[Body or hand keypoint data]
######
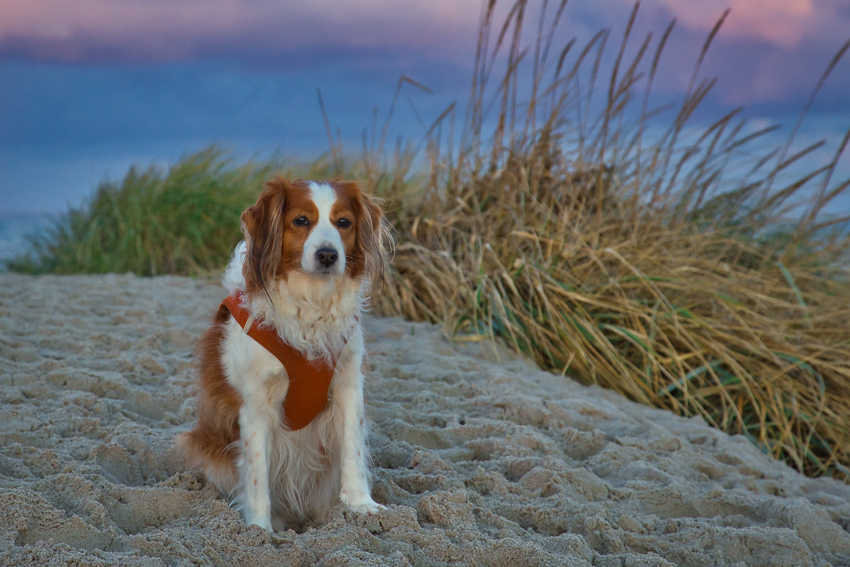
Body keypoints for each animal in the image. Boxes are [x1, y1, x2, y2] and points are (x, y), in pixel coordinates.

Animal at [178, 175, 394, 532]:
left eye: (343, 223)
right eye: (301, 221)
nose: (327, 255)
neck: (310, 306)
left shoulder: (348, 385)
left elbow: (353, 450)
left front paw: (360, 504)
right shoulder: (255, 404)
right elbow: (257, 476)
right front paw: (259, 530)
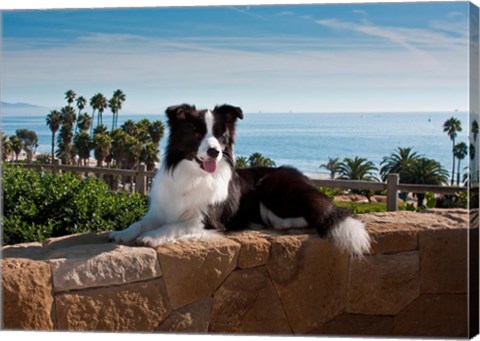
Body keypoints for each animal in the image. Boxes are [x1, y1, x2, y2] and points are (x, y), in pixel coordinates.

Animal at [109, 103, 372, 255]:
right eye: (197, 132)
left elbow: (174, 225)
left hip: (272, 187)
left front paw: (153, 237)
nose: (214, 151)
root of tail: (305, 179)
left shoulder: (206, 219)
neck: (193, 175)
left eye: (220, 135)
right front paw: (123, 232)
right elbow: (140, 222)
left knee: (312, 216)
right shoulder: (160, 210)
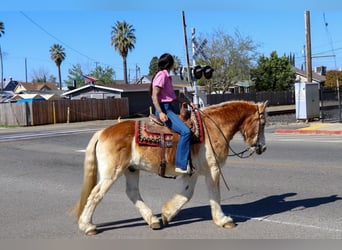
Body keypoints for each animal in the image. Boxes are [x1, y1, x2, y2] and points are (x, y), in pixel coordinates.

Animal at [71, 99, 268, 234]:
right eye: (263, 123)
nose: (263, 147)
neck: (213, 126)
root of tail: (102, 132)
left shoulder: (192, 172)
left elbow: (187, 194)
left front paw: (167, 213)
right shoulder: (213, 170)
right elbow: (214, 195)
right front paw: (223, 219)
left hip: (131, 170)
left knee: (132, 192)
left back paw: (153, 220)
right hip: (112, 173)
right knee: (95, 195)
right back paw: (87, 226)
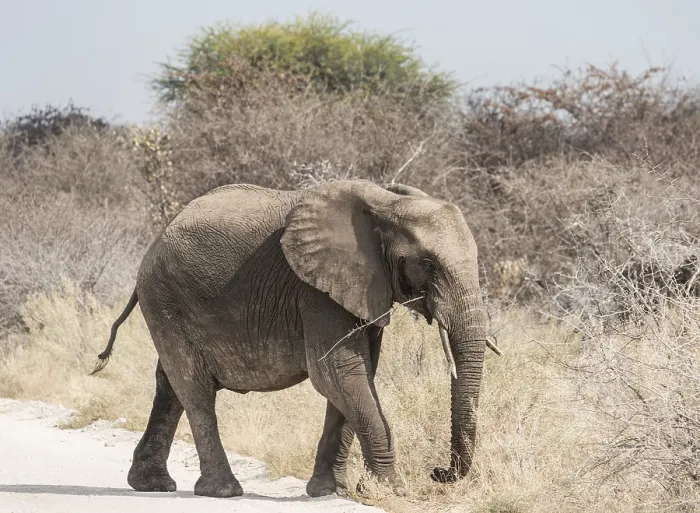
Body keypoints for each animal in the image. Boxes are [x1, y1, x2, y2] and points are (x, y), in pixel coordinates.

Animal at [91, 179, 499, 498]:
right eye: (428, 264)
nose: (438, 473)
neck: (386, 204)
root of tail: (156, 241)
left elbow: (356, 375)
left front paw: (334, 491)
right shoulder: (316, 291)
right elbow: (338, 373)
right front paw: (392, 491)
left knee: (170, 386)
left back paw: (151, 485)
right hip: (165, 297)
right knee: (195, 388)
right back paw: (223, 491)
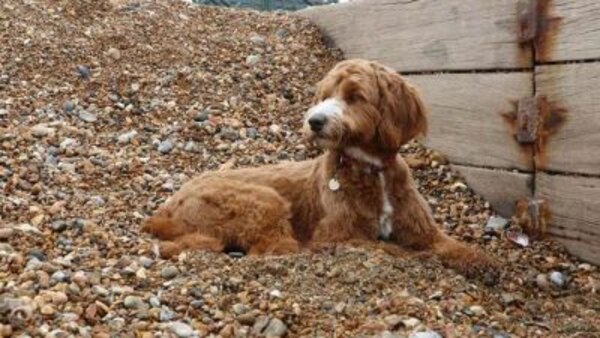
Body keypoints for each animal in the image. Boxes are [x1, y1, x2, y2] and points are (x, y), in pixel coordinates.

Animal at [143, 58, 500, 282]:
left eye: (355, 96)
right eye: (324, 95)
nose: (314, 121)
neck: (371, 170)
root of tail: (166, 208)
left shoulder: (424, 230)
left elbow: (450, 245)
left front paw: (482, 262)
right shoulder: (336, 236)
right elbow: (390, 248)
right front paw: (422, 259)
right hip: (263, 199)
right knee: (271, 248)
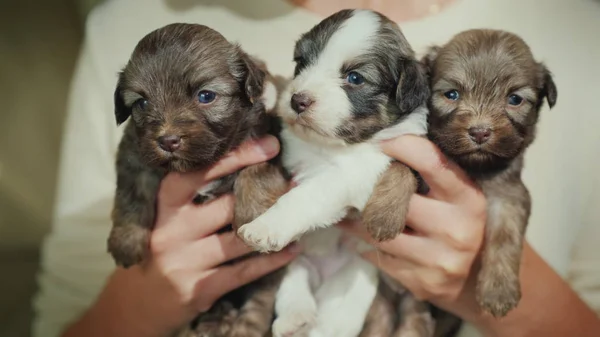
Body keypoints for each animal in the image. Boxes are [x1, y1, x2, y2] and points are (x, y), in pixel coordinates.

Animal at [109, 22, 288, 334]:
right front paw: (127, 238)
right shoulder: (134, 155)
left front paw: (255, 215)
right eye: (142, 103)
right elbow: (132, 194)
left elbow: (257, 170)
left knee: (259, 304)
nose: (168, 140)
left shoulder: (266, 139)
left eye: (206, 96)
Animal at [236, 9, 432, 334]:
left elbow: (306, 195)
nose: (297, 100)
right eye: (301, 62)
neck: (328, 146)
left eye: (355, 78)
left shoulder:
######
WHAT THIS TASK INVOLVES — Your reply is to repeat, unchanged, the lines above running from the one with "left front paw: (167, 213)" up to and including the one with "right back paw: (87, 226)".

OUTPUT FOR THIS EXERCISE —
left front paw: (167, 213)
right shoulder: (213, 170)
right elbow: (214, 195)
right front paw: (223, 219)
left hip: (131, 170)
left knee: (132, 192)
left back paw: (153, 220)
right hip: (112, 173)
right knee: (95, 195)
right back paw: (87, 226)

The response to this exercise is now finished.